Solved – Calculating precision and recall in R

precision-recallr

Suppose I'm building a logistic regression classifier that predicts whether someone is married or single. (1 = married, 0 = single) I want to choose a point on the precision-recall curve that gives me at least 75% precision, so I want to choose thresholds $t_1$ and $t_2$, so that:

  • If the output of my classifier is greater than $t_1$, I output "married".
  • If the output is below $t_2$, I output "single".
  • If the output is in between, I output "I don't know".

A couple questions:

  1. I think under the standard definition of precision, precision will be measuring the precision of the married class alone (i.e., precision = # times I correctly predict married / total # times I predict married). However, what I really want to do is measure the overall precision (i.e., the total # times I correctly predict married or single / total # times I predict married or single). Is this an okay thing to do? If not, what should I be doing?
  2. Is there a way to calculate this "overall" precision/recall curve in R (e.g., using the ROCR package or some other library)?

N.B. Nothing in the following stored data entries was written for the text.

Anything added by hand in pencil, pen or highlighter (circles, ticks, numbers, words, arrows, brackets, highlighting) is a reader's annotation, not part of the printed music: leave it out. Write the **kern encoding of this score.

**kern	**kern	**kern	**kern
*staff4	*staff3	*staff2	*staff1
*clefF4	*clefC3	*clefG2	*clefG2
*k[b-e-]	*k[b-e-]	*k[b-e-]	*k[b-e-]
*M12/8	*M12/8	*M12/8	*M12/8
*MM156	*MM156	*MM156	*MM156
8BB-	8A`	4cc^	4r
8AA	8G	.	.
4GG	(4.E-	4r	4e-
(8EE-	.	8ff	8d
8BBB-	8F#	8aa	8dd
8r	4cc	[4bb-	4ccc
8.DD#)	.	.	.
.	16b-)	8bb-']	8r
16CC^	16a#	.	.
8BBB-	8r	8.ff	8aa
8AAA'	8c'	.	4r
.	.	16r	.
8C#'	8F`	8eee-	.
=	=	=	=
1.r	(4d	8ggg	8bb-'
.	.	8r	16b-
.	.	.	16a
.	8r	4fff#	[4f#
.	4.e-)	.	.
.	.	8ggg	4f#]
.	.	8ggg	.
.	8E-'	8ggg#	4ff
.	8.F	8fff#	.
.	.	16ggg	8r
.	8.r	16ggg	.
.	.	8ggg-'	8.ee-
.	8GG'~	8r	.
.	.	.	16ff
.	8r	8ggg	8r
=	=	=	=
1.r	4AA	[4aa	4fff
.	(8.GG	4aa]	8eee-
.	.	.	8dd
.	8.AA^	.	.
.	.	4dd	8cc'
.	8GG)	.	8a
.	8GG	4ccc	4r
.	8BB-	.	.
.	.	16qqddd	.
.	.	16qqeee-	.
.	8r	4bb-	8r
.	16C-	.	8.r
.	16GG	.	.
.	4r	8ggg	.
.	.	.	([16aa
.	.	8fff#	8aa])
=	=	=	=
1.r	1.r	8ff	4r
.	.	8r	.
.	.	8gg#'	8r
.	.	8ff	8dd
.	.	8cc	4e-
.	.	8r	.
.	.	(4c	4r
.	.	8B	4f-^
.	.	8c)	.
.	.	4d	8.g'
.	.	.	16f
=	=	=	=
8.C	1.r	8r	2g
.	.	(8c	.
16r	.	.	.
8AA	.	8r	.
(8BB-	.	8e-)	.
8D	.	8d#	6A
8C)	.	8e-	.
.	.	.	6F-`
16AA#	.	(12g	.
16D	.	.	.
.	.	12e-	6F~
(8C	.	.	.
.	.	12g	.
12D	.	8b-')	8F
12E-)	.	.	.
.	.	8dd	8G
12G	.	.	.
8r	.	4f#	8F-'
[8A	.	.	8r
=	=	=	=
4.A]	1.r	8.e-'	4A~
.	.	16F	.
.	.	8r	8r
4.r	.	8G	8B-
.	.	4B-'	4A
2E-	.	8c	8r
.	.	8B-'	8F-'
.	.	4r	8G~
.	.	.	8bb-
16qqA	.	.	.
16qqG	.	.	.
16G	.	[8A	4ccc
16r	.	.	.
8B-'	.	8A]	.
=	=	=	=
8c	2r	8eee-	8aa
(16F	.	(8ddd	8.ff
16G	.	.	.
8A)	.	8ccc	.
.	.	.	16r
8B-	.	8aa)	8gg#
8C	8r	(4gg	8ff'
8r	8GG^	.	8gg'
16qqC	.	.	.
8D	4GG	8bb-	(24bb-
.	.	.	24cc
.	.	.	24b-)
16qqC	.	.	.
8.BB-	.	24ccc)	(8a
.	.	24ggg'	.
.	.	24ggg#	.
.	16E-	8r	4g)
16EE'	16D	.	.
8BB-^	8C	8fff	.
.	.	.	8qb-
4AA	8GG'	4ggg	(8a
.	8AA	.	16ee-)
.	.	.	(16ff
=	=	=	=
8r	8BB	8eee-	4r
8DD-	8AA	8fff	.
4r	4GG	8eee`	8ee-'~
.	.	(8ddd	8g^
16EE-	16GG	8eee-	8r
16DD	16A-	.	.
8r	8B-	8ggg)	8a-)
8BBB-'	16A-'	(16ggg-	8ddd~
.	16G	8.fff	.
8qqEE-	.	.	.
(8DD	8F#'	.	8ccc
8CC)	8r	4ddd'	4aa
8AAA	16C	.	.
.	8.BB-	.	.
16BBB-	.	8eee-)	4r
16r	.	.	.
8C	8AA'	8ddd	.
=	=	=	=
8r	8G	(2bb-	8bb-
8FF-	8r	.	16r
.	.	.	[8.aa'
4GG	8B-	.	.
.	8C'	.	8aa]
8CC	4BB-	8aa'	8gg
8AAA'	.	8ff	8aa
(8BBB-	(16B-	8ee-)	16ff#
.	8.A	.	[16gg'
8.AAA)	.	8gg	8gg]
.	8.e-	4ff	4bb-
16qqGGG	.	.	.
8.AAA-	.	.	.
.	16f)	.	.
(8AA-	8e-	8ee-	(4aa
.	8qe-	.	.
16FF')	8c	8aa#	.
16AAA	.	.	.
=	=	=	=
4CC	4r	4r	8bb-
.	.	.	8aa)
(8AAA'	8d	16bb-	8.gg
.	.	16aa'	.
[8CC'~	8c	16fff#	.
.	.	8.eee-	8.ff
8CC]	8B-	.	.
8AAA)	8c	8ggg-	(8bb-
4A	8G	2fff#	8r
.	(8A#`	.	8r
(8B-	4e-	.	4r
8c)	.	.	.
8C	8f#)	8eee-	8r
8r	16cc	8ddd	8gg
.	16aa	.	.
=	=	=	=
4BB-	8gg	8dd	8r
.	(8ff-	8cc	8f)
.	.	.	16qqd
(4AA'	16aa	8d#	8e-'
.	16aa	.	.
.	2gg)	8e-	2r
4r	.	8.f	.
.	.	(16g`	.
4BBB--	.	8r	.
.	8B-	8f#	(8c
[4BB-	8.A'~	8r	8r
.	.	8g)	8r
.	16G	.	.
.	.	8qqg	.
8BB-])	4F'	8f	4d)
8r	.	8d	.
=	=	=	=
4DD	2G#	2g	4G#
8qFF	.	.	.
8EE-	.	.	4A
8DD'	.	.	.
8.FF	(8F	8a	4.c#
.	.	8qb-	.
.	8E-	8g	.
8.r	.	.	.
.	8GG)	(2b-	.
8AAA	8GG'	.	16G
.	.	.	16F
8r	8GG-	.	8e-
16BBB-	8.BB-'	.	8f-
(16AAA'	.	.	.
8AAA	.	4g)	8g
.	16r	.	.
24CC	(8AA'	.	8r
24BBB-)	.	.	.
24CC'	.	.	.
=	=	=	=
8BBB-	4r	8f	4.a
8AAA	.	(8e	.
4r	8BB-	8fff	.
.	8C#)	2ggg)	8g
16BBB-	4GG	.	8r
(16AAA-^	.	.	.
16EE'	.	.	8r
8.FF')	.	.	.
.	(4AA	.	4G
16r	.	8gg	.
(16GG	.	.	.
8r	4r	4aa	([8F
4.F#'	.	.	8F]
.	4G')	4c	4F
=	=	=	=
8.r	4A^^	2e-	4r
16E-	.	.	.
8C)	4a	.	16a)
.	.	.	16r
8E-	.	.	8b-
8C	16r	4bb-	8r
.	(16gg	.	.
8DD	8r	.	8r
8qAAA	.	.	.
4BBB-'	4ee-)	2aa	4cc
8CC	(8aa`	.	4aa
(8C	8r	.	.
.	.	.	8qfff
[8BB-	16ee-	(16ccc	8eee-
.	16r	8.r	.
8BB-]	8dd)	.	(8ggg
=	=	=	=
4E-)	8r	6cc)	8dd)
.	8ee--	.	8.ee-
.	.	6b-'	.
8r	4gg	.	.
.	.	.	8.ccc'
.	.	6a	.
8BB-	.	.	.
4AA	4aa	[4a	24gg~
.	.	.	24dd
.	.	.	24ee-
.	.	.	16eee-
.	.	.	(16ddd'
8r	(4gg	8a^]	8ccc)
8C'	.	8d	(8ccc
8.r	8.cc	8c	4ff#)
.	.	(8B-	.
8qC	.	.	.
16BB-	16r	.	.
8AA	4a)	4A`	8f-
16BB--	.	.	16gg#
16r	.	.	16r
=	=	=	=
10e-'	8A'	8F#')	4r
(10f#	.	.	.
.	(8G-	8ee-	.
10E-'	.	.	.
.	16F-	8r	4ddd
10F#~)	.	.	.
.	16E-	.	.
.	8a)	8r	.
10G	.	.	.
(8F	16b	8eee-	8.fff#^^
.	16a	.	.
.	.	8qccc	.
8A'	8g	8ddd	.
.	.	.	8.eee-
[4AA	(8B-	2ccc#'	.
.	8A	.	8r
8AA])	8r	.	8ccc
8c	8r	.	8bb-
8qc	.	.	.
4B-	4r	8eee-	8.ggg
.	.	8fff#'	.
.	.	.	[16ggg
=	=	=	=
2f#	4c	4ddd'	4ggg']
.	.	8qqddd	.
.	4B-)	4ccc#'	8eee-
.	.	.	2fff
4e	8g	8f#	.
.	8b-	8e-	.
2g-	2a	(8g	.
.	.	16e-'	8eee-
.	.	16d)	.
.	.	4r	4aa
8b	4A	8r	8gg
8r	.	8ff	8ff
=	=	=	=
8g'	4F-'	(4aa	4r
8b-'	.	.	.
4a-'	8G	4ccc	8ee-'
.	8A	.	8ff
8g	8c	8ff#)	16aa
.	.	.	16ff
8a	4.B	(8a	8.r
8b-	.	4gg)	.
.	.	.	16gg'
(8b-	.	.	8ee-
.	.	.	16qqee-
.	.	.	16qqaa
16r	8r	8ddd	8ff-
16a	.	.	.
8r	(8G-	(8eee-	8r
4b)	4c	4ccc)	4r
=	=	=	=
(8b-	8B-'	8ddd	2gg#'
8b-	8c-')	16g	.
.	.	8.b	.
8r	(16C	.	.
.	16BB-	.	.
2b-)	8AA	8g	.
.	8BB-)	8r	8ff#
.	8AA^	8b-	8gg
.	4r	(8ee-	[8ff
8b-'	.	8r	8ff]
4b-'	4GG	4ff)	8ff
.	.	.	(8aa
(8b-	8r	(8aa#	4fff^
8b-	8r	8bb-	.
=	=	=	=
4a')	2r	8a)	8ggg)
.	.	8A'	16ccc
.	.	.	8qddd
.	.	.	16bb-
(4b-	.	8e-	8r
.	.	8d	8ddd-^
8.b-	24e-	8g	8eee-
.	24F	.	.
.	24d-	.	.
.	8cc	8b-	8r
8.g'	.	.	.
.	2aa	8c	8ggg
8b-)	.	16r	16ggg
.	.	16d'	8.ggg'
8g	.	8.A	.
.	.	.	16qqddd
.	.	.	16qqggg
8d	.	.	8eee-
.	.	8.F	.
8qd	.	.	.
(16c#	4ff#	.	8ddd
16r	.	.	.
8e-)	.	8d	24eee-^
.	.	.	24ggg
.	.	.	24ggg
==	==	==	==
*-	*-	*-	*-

I'm currently using the ROCR package, but it seems to only give me the single-class-at-a-time precision/recall.

Best Answer

I wrote a function for this purpose, based on the exercise in the book Data Mining with R:

# Function: evaluation metrics
    ## True positives (TP) - Correctly idd as success
    ## True negatives (TN) - Correctly idd as failure
    ## False positives (FP) - success incorrectly idd as failure
    ## False negatives (FN) - failure incorrectly idd as success
    ## Precision - P = TP/(TP+FP) how many idd actually success/failure
    ## Recall - R = TP/(TP+FN) how many of the successes correctly idd
    ## F-score - F = (2 * P * R)/(P + R) harm mean of precision and recall
prf <- function(predAct){
    ## predAct is two col dataframe of pred,act
    preds = predAct[,1]
    trues = predAct[,2]
    xTab <- table(preds, trues)
    clss <- as.character(sort(unique(preds)))
    r <- matrix(NA, ncol = 7, nrow = 1, 
        dimnames = list(c(),c('Acc',
        paste("P",clss[1],sep='_'), 
        paste("R",clss[1],sep='_'), 
        paste("F",clss[1],sep='_'), 
        paste("P",clss[2],sep='_'), 
        paste("R",clss[2],sep='_'), 
        paste("F",clss[2],sep='_'))))
    r[1,1] <- sum(xTab[1,1],xTab[2,2])/sum(xTab) # Accuracy
    r[1,2] <- xTab[1,1]/sum(xTab[,1]) # Miss Precision
    r[1,3] <- xTab[1,1]/sum(xTab[1,]) # Miss Recall
    r[1,4] <- (2*r[1,2]*r[1,3])/sum(r[1,2],r[1,3]) # Miss F
    r[1,5] <- xTab[2,2]/sum(xTab[,2]) # Hit Precision
    r[1,6] <- xTab[2,2]/sum(xTab[2,]) # Hit Recall
    r[1,7] <- (2*r[1,5]*r[1,6])/sum(r[1,5],r[1,6]) # Hit F
    r}

Where for any binary classification task, this returns the precision, recall, and F-stat for each classification and the overall accuracy like so:

> pred <- rbinom(100,1,.7)
> act <- rbinom(100,1,.7)
> predAct <- data.frame(pred,act)
> prf(predAct)
      Acc     P_0       R_0       F_0       P_1       R_1       F_1
[1,] 0.63 0.34375 0.4074074 0.3728814 0.7647059 0.7123288 0.7375887

Calculating the P, R, and F for each class like this lets you see whether one or the other is giving you more difficulty, and it's easy to then calculate the overall P, R, F stats. I haven't used the ROCR package, but you could easily derive the same ROC curves by training the classifier over the range of some parameter and calling the function for classifiers at points along the range.